Dataset entries:

+++

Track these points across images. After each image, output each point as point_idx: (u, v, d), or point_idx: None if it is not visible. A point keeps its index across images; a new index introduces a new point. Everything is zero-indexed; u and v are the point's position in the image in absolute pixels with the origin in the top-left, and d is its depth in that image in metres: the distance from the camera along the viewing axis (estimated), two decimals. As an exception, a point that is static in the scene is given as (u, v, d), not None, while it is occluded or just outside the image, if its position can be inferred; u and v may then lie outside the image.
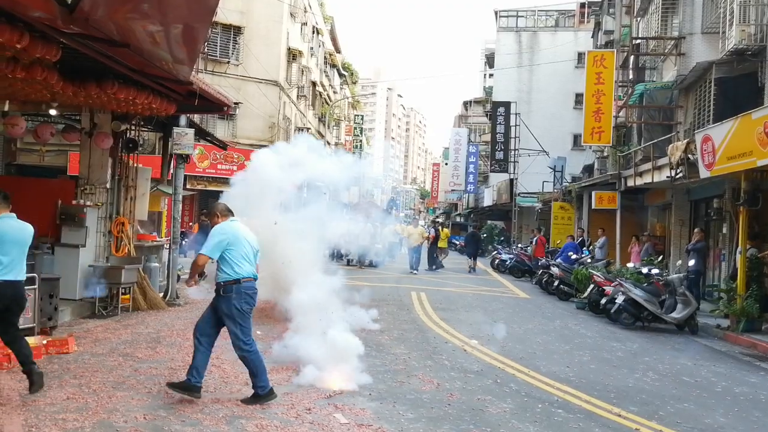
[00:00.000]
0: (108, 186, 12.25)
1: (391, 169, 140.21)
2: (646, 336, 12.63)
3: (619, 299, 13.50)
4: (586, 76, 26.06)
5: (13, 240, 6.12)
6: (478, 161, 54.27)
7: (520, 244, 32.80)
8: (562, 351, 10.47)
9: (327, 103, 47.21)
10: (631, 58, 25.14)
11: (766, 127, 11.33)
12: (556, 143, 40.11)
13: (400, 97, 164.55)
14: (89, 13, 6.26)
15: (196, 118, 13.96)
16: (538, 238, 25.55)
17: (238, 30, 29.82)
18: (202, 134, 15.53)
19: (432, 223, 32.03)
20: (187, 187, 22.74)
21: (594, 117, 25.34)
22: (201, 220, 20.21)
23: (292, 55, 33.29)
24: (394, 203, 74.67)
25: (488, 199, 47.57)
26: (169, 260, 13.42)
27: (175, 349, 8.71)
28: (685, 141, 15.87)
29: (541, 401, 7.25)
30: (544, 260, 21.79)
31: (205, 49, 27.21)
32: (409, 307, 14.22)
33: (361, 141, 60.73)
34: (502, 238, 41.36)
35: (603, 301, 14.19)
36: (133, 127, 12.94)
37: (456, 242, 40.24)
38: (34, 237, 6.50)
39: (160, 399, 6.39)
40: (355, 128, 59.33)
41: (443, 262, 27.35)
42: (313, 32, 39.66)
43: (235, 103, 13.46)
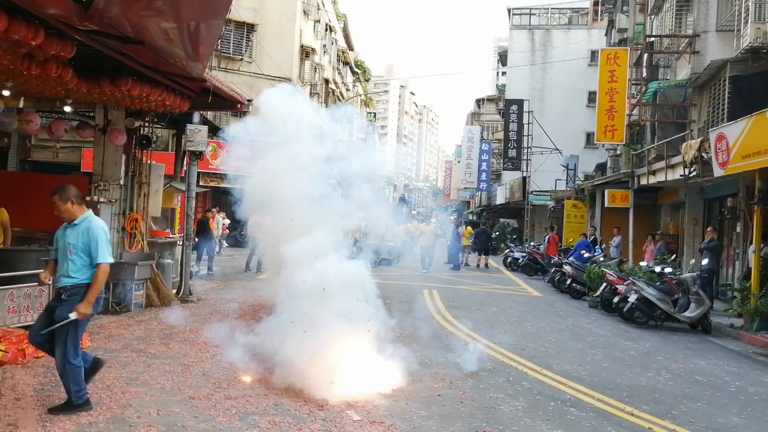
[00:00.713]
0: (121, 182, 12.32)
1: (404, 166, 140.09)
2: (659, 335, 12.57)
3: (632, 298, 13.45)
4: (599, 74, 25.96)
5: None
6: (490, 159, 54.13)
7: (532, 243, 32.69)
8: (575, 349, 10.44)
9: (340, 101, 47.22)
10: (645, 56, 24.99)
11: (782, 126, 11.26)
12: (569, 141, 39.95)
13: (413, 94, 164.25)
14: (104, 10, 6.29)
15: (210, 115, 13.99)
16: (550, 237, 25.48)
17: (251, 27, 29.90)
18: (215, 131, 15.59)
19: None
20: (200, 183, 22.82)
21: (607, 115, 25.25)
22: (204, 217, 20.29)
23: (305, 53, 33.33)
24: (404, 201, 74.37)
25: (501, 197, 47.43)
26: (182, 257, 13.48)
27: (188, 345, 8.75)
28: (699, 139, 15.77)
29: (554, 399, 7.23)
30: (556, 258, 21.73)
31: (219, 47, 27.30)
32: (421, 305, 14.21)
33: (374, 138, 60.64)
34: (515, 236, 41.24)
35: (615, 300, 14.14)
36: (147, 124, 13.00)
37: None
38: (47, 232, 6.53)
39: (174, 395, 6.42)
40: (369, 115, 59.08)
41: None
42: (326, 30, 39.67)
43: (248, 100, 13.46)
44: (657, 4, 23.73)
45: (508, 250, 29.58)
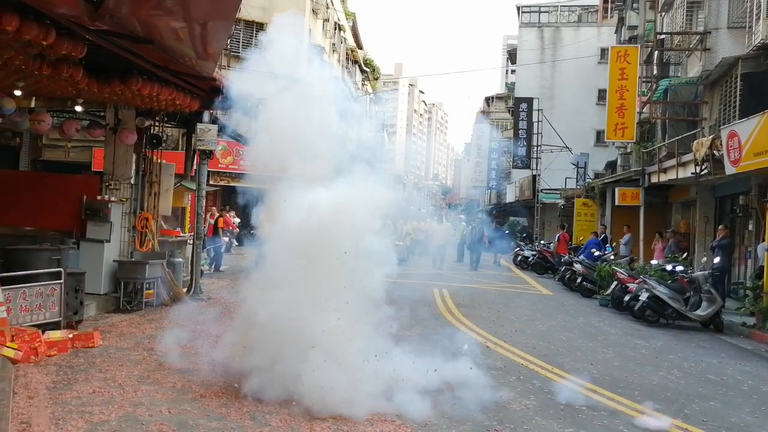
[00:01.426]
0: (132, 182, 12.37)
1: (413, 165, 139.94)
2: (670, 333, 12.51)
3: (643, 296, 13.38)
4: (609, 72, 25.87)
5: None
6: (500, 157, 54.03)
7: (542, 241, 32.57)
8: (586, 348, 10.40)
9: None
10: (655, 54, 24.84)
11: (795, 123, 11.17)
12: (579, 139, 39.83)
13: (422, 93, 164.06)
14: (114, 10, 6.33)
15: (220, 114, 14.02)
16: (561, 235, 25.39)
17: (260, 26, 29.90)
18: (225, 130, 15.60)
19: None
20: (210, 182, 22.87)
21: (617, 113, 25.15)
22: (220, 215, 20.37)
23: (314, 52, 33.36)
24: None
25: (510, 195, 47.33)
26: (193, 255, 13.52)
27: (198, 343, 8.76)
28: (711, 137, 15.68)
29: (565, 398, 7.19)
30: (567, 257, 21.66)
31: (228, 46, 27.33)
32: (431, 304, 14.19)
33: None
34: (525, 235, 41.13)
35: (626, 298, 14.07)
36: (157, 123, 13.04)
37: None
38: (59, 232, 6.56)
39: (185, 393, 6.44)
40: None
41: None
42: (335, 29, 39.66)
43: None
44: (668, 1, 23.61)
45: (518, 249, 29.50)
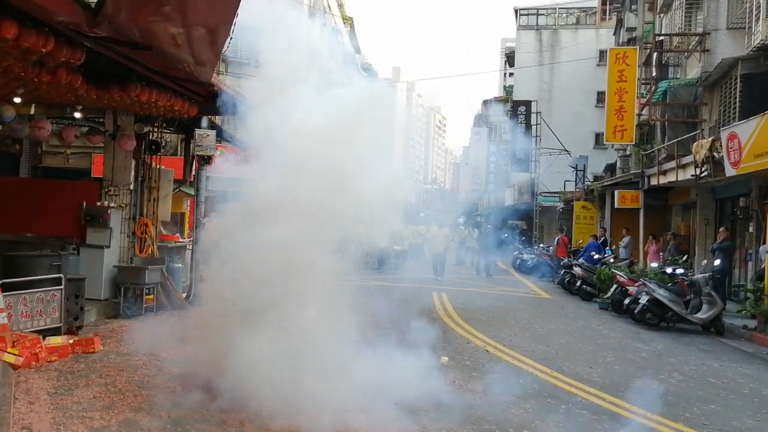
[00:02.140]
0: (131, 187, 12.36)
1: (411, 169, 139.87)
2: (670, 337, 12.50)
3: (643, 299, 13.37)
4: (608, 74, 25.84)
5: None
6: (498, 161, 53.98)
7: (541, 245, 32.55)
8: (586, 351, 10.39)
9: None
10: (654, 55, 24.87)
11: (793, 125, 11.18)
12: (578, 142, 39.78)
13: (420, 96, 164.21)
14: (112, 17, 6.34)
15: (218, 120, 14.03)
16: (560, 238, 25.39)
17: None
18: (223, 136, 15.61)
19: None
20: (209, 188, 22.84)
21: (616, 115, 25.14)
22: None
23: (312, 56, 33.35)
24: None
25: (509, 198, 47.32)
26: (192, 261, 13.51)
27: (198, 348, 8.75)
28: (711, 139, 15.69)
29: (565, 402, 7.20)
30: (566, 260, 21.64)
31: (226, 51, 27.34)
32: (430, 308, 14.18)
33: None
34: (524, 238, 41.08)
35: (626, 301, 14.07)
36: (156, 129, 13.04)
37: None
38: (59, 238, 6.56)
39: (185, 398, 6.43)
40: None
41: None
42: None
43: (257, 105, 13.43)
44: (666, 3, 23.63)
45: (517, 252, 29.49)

+++

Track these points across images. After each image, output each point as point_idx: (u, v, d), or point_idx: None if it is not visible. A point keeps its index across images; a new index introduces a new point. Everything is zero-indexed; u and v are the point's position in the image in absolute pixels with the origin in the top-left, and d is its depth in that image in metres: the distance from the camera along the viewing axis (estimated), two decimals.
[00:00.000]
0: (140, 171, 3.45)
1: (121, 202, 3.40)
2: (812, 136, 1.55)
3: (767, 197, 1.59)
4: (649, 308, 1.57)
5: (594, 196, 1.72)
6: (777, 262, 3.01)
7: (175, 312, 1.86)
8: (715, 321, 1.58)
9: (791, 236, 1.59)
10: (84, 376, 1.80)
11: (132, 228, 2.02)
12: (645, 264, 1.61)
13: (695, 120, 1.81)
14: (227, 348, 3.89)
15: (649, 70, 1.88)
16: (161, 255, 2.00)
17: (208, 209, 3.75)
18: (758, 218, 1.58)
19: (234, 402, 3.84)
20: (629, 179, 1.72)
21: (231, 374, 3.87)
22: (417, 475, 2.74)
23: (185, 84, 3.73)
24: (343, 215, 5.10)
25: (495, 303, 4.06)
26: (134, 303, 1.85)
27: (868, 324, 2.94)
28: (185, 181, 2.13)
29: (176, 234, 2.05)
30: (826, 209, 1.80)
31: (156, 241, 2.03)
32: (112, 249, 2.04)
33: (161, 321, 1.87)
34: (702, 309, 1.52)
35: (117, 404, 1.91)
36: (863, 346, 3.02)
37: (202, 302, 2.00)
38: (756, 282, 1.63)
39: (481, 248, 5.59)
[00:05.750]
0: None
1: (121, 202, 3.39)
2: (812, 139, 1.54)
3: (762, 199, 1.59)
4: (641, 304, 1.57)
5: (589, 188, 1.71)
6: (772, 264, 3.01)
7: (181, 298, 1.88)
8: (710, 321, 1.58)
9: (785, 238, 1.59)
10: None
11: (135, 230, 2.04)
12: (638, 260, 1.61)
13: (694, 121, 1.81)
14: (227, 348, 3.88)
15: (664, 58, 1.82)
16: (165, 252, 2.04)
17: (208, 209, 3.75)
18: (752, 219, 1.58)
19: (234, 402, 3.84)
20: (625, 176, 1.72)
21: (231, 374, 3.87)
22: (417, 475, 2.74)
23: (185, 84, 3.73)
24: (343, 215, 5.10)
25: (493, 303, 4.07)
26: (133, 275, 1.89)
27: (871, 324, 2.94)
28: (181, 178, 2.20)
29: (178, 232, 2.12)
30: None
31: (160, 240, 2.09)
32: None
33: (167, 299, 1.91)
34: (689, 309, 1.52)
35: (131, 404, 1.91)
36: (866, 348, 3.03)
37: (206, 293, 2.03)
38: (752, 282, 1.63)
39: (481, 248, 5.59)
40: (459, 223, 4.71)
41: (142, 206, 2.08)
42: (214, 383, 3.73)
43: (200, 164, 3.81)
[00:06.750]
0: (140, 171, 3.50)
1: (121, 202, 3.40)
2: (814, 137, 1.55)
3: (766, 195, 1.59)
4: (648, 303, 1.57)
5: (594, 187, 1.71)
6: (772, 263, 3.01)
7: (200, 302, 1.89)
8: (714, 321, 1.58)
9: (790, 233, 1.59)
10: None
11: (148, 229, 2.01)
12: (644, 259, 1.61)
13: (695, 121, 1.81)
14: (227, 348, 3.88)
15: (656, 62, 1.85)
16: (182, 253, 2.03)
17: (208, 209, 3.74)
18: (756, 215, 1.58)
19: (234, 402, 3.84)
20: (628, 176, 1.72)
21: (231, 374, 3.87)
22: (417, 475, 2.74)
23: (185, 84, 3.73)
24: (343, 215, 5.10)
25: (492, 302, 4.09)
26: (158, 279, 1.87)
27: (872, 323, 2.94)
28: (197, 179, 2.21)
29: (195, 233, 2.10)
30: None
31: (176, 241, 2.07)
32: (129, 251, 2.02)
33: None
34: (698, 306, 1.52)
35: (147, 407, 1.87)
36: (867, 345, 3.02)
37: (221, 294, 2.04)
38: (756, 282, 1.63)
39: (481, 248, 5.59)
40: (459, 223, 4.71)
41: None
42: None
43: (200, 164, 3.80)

+++

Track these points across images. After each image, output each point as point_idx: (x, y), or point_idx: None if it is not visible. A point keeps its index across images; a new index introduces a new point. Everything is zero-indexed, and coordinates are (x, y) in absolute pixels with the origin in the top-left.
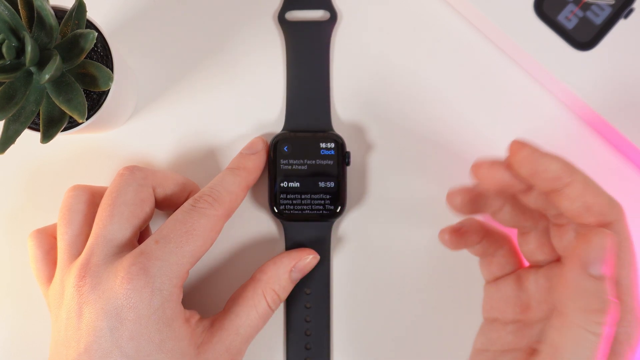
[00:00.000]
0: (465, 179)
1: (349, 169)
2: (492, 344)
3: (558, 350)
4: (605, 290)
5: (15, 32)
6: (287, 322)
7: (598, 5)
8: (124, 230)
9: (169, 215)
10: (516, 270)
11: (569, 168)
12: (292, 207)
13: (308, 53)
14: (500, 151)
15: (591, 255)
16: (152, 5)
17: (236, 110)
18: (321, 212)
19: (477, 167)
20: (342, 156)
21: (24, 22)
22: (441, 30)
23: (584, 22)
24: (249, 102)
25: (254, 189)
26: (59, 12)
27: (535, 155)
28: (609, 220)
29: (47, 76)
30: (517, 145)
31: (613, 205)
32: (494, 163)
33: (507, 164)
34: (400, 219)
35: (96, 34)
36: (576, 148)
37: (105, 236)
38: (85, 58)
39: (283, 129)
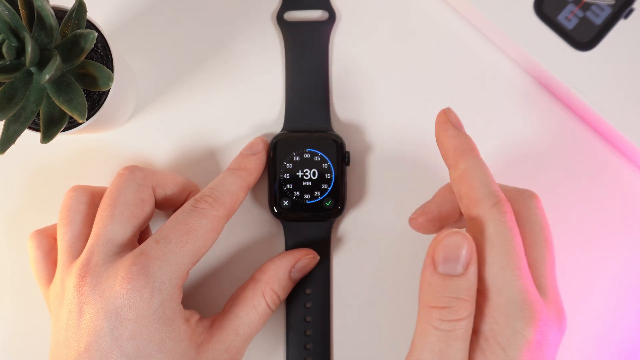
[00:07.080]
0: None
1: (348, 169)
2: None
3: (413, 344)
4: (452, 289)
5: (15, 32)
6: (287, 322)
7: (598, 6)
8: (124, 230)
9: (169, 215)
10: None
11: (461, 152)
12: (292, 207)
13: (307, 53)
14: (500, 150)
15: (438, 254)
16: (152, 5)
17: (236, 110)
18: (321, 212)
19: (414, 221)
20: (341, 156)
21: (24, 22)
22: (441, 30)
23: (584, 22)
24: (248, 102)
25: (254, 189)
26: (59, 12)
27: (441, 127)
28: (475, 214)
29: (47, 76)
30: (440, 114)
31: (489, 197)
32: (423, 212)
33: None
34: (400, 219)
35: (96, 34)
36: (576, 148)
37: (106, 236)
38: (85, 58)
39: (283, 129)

+++

• **WORK REQUEST**: Copy out, word for word, the part of the entries above that begins at the line with "3: (767, 197, 1.59)" and ends at the line with "30: (826, 209, 1.80)", including both.

• **OUTPUT**:
3: (767, 197, 1.59)
4: (649, 308, 1.57)
5: (594, 196, 1.72)
6: (777, 262, 3.01)
7: (175, 312, 1.86)
8: (715, 321, 1.58)
9: (791, 236, 1.59)
10: (84, 376, 1.80)
11: (132, 228, 2.02)
12: (645, 264, 1.61)
13: (695, 120, 1.81)
14: (227, 348, 3.89)
15: (649, 70, 1.88)
16: (161, 255, 2.00)
17: (208, 209, 3.75)
18: (758, 218, 1.58)
19: (234, 402, 3.84)
20: (629, 179, 1.72)
21: (231, 374, 3.87)
22: (417, 475, 2.74)
23: (185, 84, 3.73)
24: (343, 215, 5.10)
25: (495, 303, 4.06)
26: (134, 303, 1.85)
27: (868, 324, 2.94)
28: (185, 181, 2.13)
29: (176, 234, 2.05)
30: (826, 209, 1.80)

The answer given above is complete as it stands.